High-Throughput Characterization and Optimization of Polyamide Hydrolase Activity Using Open Port Sampling Interface Mass Spectrometry.

ABSTRACT

Enzymatic biodegradation of polymers, such as polyamides (PA), has the potential to cost-effectively reduce plastic waste, but enhancements in degradation efficiency are needed. Engineering enzymes through directed evolution is one pathway toward identification of critical domains needed for improving activity. However, screening such enzymatic libraries (100s-to-1000s of samples) is time-consuming.
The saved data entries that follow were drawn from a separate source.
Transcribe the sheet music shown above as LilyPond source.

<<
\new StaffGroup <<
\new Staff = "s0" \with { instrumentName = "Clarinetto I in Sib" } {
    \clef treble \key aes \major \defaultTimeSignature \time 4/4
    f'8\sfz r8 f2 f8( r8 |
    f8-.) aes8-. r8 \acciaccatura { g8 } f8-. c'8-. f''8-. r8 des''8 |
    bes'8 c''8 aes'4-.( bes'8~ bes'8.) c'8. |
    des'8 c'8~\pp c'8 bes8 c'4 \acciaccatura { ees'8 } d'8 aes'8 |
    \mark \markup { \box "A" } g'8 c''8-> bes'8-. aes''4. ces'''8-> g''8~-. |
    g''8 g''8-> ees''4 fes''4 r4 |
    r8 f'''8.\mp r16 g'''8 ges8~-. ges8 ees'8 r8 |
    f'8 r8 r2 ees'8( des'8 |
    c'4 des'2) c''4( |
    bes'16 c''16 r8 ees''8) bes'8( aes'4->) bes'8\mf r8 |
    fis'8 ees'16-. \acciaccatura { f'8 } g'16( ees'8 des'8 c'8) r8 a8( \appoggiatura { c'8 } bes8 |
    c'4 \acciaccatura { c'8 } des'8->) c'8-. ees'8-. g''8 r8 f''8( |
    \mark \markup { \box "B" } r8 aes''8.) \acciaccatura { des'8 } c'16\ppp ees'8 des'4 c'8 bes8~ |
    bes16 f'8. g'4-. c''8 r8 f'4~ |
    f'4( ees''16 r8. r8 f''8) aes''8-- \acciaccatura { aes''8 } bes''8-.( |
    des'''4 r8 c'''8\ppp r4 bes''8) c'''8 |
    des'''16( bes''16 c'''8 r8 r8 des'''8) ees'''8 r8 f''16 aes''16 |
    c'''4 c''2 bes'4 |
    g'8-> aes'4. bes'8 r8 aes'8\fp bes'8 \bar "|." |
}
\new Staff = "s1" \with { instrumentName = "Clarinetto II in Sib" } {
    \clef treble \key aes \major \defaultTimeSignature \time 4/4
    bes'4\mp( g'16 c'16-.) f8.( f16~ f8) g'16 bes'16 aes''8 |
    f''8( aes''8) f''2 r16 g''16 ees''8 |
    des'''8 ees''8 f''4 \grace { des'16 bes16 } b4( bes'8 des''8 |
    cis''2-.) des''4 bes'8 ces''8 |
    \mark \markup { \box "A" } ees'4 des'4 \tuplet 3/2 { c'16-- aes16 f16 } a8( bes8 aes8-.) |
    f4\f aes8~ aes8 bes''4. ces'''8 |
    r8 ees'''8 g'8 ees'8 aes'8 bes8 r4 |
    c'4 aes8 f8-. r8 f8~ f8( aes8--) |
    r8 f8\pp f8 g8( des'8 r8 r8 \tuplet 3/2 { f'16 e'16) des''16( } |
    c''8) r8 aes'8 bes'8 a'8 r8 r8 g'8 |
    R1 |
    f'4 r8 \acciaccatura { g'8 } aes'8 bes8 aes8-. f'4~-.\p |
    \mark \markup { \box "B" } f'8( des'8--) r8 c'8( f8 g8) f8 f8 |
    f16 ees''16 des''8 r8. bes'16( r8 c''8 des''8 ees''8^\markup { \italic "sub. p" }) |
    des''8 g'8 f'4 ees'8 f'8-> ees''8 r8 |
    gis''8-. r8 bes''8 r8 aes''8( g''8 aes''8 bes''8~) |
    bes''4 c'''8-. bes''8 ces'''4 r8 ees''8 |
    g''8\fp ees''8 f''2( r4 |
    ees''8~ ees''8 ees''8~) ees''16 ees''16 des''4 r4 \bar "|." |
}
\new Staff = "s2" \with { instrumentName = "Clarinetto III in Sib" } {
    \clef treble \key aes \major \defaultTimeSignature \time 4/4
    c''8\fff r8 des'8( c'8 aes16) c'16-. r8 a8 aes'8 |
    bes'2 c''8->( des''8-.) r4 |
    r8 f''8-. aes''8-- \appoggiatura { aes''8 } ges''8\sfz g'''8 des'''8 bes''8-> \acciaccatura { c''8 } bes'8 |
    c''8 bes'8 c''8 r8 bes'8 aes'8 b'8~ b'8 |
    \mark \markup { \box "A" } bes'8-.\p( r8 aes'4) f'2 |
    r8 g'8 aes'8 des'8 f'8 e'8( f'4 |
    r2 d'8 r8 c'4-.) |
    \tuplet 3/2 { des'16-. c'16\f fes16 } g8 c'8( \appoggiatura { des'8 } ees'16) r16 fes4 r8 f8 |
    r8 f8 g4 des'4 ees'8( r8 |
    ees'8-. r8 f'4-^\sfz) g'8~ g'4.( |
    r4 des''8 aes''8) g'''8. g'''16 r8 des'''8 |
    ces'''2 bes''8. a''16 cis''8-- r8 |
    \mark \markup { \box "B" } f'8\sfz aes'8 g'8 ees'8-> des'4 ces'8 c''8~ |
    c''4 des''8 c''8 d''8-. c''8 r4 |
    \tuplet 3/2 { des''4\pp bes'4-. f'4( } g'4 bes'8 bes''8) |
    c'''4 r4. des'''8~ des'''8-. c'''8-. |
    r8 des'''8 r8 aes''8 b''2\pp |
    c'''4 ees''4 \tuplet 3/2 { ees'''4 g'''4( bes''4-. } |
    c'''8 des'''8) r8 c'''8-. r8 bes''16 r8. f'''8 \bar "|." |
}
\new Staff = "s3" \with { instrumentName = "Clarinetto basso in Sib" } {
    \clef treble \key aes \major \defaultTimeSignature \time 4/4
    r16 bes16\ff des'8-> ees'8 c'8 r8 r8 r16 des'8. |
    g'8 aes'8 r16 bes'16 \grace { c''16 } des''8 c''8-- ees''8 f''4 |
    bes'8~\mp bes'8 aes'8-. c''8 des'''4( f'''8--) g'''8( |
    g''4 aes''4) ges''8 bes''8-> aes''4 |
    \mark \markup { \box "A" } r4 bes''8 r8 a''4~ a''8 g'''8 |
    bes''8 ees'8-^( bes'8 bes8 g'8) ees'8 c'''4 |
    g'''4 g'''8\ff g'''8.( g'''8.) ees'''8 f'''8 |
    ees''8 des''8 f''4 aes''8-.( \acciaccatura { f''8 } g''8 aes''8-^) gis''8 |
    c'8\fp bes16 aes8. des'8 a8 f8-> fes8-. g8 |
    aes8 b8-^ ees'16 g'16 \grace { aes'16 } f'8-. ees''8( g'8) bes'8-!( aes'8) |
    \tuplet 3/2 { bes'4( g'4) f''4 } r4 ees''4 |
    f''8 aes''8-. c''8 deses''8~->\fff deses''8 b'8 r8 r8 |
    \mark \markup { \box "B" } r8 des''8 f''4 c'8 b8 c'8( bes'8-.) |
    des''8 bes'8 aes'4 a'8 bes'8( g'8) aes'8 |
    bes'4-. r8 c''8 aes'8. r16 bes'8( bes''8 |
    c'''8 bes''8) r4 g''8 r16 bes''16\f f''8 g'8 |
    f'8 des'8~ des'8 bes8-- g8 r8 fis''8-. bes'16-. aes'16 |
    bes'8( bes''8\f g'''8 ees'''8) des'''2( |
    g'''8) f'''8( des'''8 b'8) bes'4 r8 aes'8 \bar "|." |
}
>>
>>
Here we demonstrate the use of robotic autosampler (PAL) and immediate drop on demand technology (I.DOT) liquid handling systems coupled with open-port sampling interface-mass spectrometry (OPSI-MS) to screen for PA6 and PA66 hydrolysis by 6-aminohexanoate-oligomer endo-hydrolase (nylon hydrolase, NylC) in a high-throughput (8-20 s/sample) manner. The OPSI-MS technique required minimal sample preparation and was amenable to 96-well plate formats for automated processing. Enzymatic hydrolysis of PA characteristically produced soluble linear oligomer products that could be identified by OPSI-MS. Incubation temperatures and times were optimized for PA6 (65 °C, 24 h) and PA66 (75 °C, 24 h) over 108 experiments. In addition, the I.DOT/OPSI-MS quantified production of PA6 linear dimer (8.3 ± 1.6 µg/mL) and PA66 linear monomer (13.5 ± 1.5 µg/mL) by NylC with a lower limit of detection of 0.029 and 0.032 µg/mL, respectively. For PA6 and PA66, linear oligomer production corresponded to 0.096 ± 0.018% and 0.204 ± 0.028% conversion of dry pellet mass, respectively. The developed methodology is expected to be utilized to assess enzymatic hydrolysis of engineered enzyme libraries, comprising hundreds to thousands of individual samples.